So what are the most memorable Super Bowl halftime shows ever?
U2 (2002) - U2 were tasked with performing just a few months following the 9/11 attacks. And really, no band is better to handle that sort of moment. They were the first band to resume concerts in New York City with some shows at Madison Square Garden just a few weeks after the attacks. They delivered in a big way at the Super Bowl. It started out with an upbeat performance of "Beautiful Day." That led into the more somber "MLK," which is when the giant screen of the names of every victim scrolled upwards to the top of the Superdome. That led into "Where The Streets Have No Name," which picked up the pace again and left viewers feeling hopeful for the future. It culminated in Bono revealing an American flag on the inside of his jacket, a visual that still resonates. U2 were able to take viewers along for a ride through so many different emotions, which might never be possible again.
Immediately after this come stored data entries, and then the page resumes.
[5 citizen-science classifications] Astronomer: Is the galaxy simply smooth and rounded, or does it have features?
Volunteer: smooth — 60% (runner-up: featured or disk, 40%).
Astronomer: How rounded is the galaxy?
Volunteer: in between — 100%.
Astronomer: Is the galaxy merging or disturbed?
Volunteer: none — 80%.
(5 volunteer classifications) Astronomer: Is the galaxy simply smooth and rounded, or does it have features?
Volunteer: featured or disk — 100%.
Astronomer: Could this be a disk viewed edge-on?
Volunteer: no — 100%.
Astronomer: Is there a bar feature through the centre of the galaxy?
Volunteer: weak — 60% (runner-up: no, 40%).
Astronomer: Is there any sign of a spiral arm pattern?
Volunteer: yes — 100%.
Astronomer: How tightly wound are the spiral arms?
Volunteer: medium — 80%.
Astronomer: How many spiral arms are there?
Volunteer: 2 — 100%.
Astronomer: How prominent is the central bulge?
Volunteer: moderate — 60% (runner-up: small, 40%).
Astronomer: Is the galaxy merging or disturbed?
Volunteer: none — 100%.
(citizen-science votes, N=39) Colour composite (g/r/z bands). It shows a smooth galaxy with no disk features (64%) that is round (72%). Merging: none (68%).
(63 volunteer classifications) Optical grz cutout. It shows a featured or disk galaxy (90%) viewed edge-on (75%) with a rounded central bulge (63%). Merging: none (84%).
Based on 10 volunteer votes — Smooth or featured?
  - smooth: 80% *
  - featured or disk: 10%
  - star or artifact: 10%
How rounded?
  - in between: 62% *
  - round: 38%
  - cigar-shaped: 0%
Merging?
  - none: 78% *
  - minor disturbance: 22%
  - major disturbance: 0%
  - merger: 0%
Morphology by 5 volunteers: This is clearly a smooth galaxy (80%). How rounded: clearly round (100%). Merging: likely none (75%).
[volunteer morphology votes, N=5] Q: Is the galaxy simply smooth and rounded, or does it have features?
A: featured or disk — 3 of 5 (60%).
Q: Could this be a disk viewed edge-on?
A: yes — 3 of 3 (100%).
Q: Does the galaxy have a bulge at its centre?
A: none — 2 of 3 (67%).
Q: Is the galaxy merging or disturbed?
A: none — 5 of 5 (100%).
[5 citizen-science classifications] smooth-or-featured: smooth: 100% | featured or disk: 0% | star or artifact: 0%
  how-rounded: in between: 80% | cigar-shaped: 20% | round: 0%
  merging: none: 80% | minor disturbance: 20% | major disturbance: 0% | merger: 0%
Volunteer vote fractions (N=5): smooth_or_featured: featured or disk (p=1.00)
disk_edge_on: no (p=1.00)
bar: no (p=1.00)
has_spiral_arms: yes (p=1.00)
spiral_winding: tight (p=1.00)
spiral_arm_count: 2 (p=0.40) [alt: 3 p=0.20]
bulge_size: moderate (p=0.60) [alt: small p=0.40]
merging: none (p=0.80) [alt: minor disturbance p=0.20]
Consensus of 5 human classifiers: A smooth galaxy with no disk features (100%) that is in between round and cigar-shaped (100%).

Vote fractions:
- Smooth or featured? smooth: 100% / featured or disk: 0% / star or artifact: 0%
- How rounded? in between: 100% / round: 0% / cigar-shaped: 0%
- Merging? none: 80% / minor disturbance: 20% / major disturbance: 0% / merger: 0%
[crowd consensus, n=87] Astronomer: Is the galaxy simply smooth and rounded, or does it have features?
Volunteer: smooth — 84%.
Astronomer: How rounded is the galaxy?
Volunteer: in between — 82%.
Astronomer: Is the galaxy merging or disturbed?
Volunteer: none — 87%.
Prince (2007) - If any word could be used to describe Prince's Halftime show, it would be: electric. It was a rainy night in Miami, but that didn't stop him from putting on an energetic show, utilizing the weather to his advantage, even featuring simulated lightning on top of the stadium. He featured numerous cover songs that surprised and delighted people: "We Will Rock You," "Proud Mary," "All Along The Watchtower," and the more recent Foo Fighters hit "Best of You." He ended the night by playing "Purple Rain" in the rain, which became the signature moment that people remember. Since then the NFL has basically forced Miami to put a canopy over the seats for them to host future Super Bowls in the Dolphins' stadium, in case it were to rain. I guess the rich folks insanely spending hundreds-thousands of dollars on tickets can't handle a little water. Prince, however, went out there and showed that a little rain never hurt anyone.
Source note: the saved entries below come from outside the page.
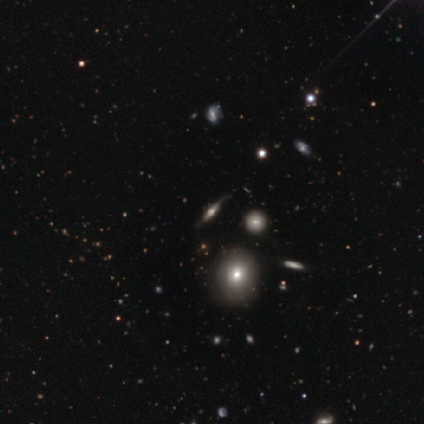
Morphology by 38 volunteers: type=smooth (45%); roundness=round (53%); merging=none (65%).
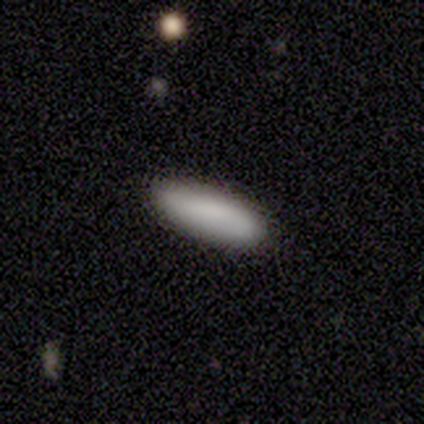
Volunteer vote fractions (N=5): A smooth galaxy with no disk features (60%) that is in between round and cigar-shaped (67%). Merging: none (100%).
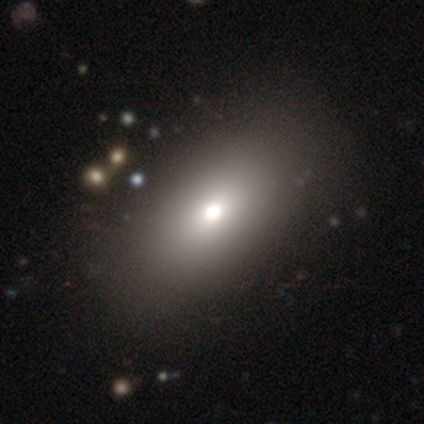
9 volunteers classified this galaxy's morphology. Overall: smooth (67%). How rounded: in between (100%). Merging: none (88%).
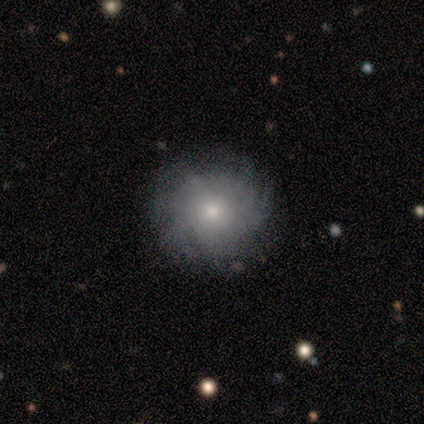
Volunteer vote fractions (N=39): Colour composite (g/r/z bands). It shows a featured or disk galaxy (49%) with no bar (79%), tight (54%) spiral arms (68%) and a small central bulge (68%). Merging: none (77%).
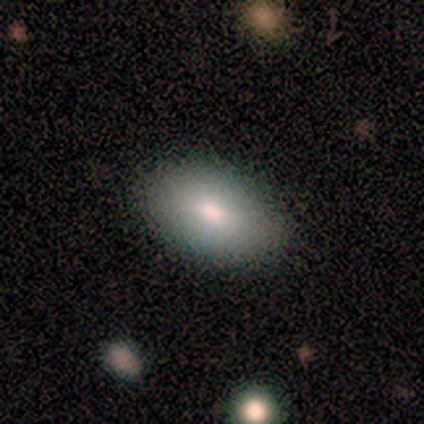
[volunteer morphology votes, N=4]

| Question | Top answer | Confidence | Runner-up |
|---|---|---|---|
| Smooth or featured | smooth | 75% | star or artifact (25%) |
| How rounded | in between | 100% | — |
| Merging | none | 100% | — |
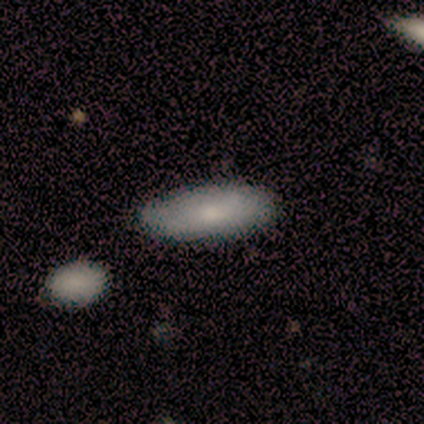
Smooth or featured? smooth (100%)
How rounded? in between (80%)
Merging? none (40%, tied with minor disturbance)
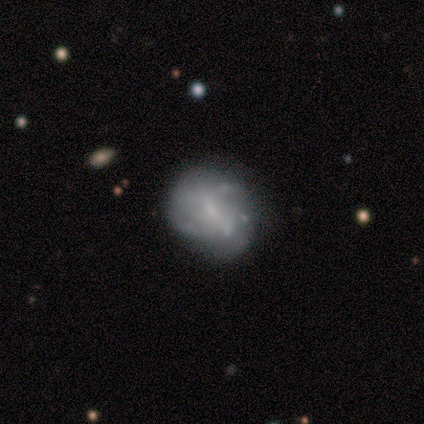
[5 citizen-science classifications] Smooth or featured? 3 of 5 (60%) said smooth. How rounded? 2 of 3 (67%) said in between. Merging? 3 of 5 (60%) said none.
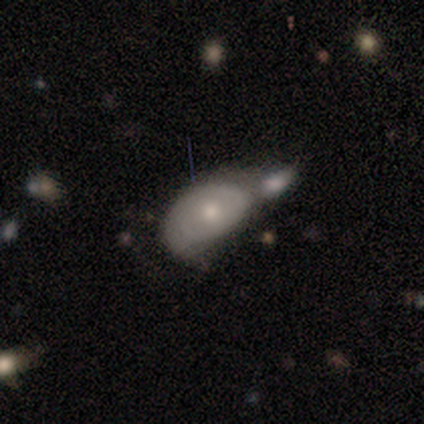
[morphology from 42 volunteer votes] Smooth or featured? smooth (57%)
How rounded? in between (83%)
Merging? merger (72%)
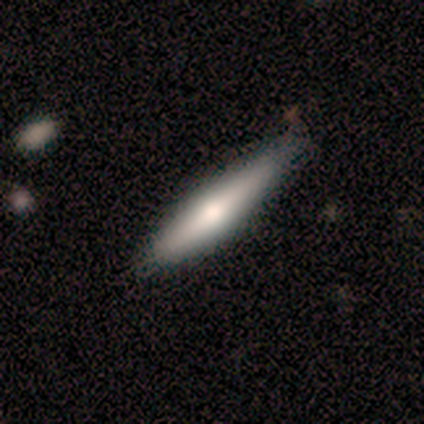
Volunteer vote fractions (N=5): Overall: smooth (60%; featured or disk 40%). How rounded: cigar-shaped (67%; in between 33%). Merging: none (80%).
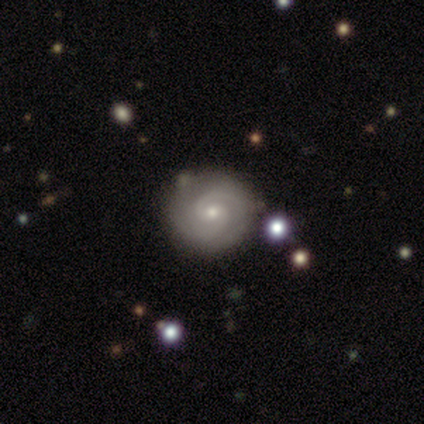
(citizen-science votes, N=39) featured or disk 82%, smooth 18%, star or artifact 0%. Down the decision tree: edge-on disk — no (100%); bar — no (66%); spiral arms — yes (100%); spiral arm count — 2 (84%); spiral winding — tight (66%); bulge size — small (62%); merging — none (82%).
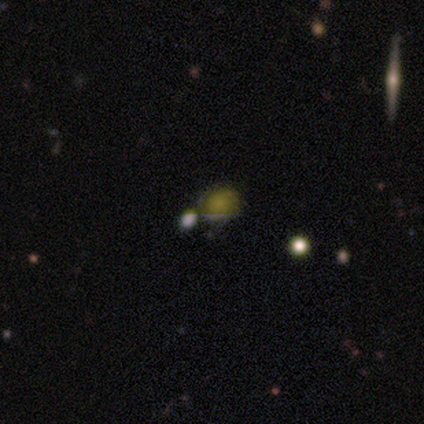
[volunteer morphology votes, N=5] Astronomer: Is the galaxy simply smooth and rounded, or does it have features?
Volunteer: featured or disk — 60%.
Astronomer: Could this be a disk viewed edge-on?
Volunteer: no — 100%.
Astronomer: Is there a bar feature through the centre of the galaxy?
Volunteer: no — 100%.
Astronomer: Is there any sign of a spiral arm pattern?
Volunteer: yes — 67%.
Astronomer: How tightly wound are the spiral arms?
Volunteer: tight — 100%.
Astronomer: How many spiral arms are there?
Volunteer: can't tell — 100%.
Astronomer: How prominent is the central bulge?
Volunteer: moderate — 67%.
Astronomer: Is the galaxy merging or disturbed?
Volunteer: none — 25%, tied with minor disturbance, major disturbance and merger at 25%.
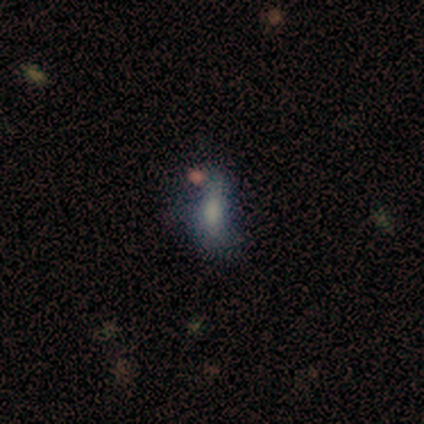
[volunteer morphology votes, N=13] Overall: featured or disk (46%; smooth 31%). Edge-on disk: no (100%). Bar: no (100%). Spiral arms: no (83%). Bulge size: large (33%, tied with small). Merging: minor disturbance (50%; none 30%).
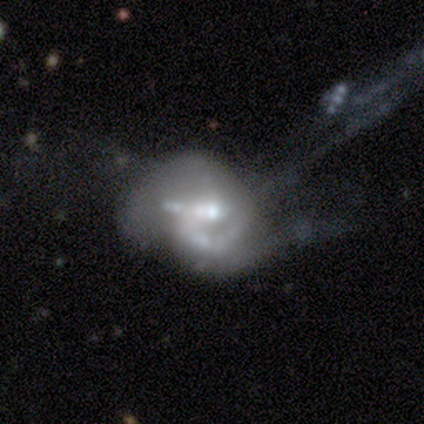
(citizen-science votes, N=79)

|Diana Ross Leaves in a Helicopter|
Michael Jackson (1993) - This was the first halftime show that truly went for being a major event in itself, something that would become talked about alongside the game in the following days. Jackson memorably walked out and basically just stood there to a roaring crowd for a while. He then performed some of his biggest hits ("Billie Jean," "Black or White") in a large scale spectacle that hadn't been done at any of the previous halftime shows. The set ended a bit cheesy with "Heal the World", but overall it kicked off the Halftime show as we know it today.
Janet Jackson featuring Justin Timberlake (2004) - This one doesn't even need an explanation. Its memorable for Nipplegate, and we've all heard the story. Of course, the whole reaction was overblown and showcased how ridiculous the FCC is.
Paul McCartney (2005) - Let's be real: if the NFL went by without ever having one of the Beatles play the Halftime show, something would be missing from its lore. Paul delivered a stellar set as he always does, and the show featured a healthy amount of crowd participation, ending with "Hey Jude" that featured the whole crowd singing along.
Bruno Mars featuring the Red Hot Chili Peppers (2014) - Bruno Mars was one of the younger performers, as they usually get someone with a large back catalog of hits. Bruno rose to the occasion though, including a memorable drum solo, which probably gave him a number of new fans. The show made for a good mix of slower moments with high energy, while the Red Hot Chili Peppers proved to make a solid pairing with Bruno and his band.
The Rolling Stones (2006) - The Stones did what they did best, rocked the house with a rollicking performance that could probably put people half their age to shame. What was memorable about this is how the NFL & ABC aired it on a five second delay and turned off Mick Jagger's microphone for two songs with lyrics that were too "sexually explicit." The band agreed to that beforehand so it wasn't a surprise, but it just goes to show how worried networks had become about live TV after Nipplegate in 2004.
Aerosmith, Britney Spears, 'N Sync, Mary J. Blige, Nelly (2001) - This one isn't really memorable for the performances aside from when they were all on stage to join together and play "Walk This Way." It perfectly encapsulated the pop culture landscape of 1999-2001, while having something for everyone. It was an odd mashup, but one that actually worked.
And a shout out to Katy Perry, Missy Elliott, and Lenny Kravitz. While the jury is out, it did feature a few possible memorable moments: Left Shark, Missy Elliott returning to the public eye unexpectedly, and Katy Perry on a platform that "flew" around on a wire, which made for quite a stunt.